This week's view
On Friday evening, the CSRC made it clear for the first time that the vie structure is legalized, and vie structure enterprises that meet the compliance requirements can be listed abroad after filing.
On Friday, hope Education announced that 50 million yuan will acquire 100% equity of Shuanglin education. At the same time, hope education will loan 182 million yuan to Shuanglin education with a term of one year and an annual interest rate of 12%. The loan will be used to buy 400 mu of land and can be used to build a modern industrial college characterized by intelligent rail transit, Internet of things and large data in the future. Shuanglin education is mainly engaged in education consulting services. The net profit in the first 11 months of 2021 is - 1.55 million yuan, the book price is 48.4 million yuan, and the acquisition of Pb is about 0.97 times.
At present, We recommend two main lines: (1) Vocational Education: Shanghai Action Education Technology Co.Ltd(605098) , Jiangsu Chuanzhiboke Education Technology Co.Ltd(003032) ; (2) Higher education: at present, some higher education stocks 22pe have fallen below 10 times, mainly due to: 1) higher education companies are cautious about mergers and acquisitions, partly due to the current upside down valuation of the primary and secondary markets; 2) at present, most regions have not issued detailed rules for the selection of business and non business, and the market is worried about the policy risk of higher education stocks; 3) concerns about the future price increase and the ceiling of net interest rate. We believe that, On the one hand, the performance of higher education sector continues to be stable. On the other hand, the state accelerates the implementation of vocational undergraduate work, and private undergraduate schools are expected to benefit. They continue to recommend China Education Holdings, hope education, Gaoxin education group, Zhonghui education, China Science and technology training, etc.

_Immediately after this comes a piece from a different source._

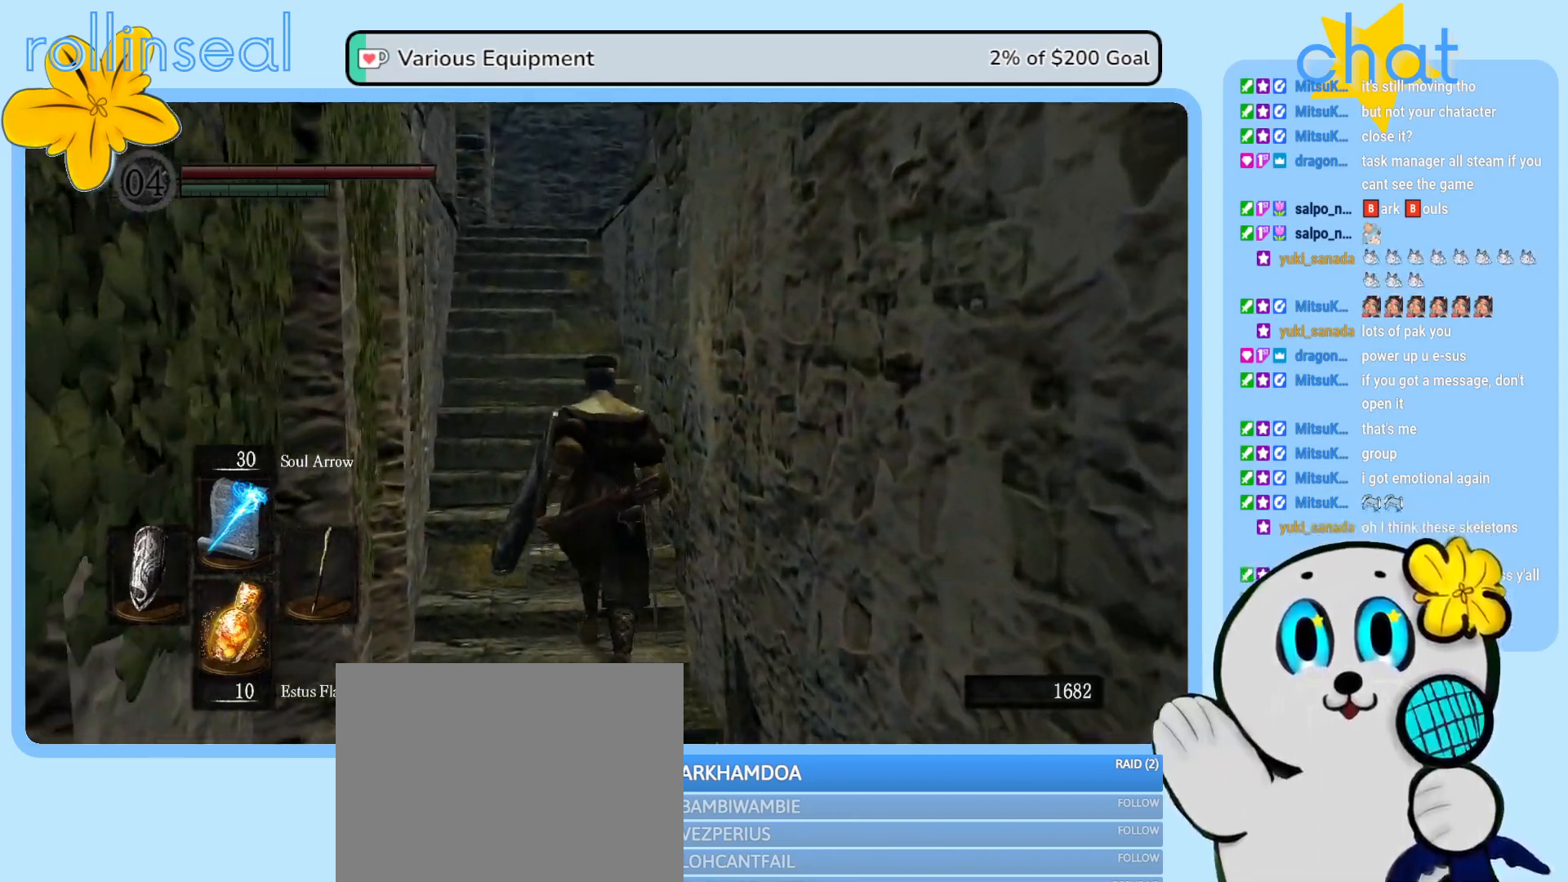
{"buttons": [], "left_stick": "up", "right_stick": "center", "events": []}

Market review: underperformed the Shanghai Composite Index by 3.62%
This week, CITIC education index fell 3.27%, Shanghai index rose 0.35%, underperforming the market by 3.62%. So far in 2021, CITIC education index has fallen by 52.69%, Shanghai index has fallen by 9.62%, and underperformed the market by 43.07%.
Industry news
On December 21, the Ministry of Education held a press conference to introduce the implementation of the "double reduction" from both inside and outside the school. It was mentioned at the meeting that discipline training has been significantly reduced. At present, offline off campus training institutions have been reduced by 83.8% and online off campus training institutions have been reduced by 84.1%. Part of the remaining training institutions will be turned into non-profit institutions and the government guided price will be implemented; Those unsuitable for non transfer will be further cancelled. In the governance of after-school training institutions, the Ministry of education took the lead in establishing a special coordination mechanism for "double reduction" composed of 19 departments, including the national development and Reform Commission, the Ministry of public security, the Ministry of human resources and social security and the General Administration of market supervision; Issue supporting documents, such as clarifying specific requirements for training materials and personnel management, implementation of government guided prices, pre charge supervision, clean-up and rectification of listed companies, and strengthening sports training supervision; Tiktok, WeChat, nail and other platform enterprises are actively conducting clean-up work.
Risk statement
Uncertainty of epidemic impact: the progress of epidemic recovery has an impact on offline education. Risk of policy change in the education industry: the policy change in the education industry affects the enrollment and fees of K12, vocational education and higher education companies. The risk of enrollment not reaching the expected number: the weakening of terminal demand or the weakening of the enterprise's own advantages make enrollment difficult.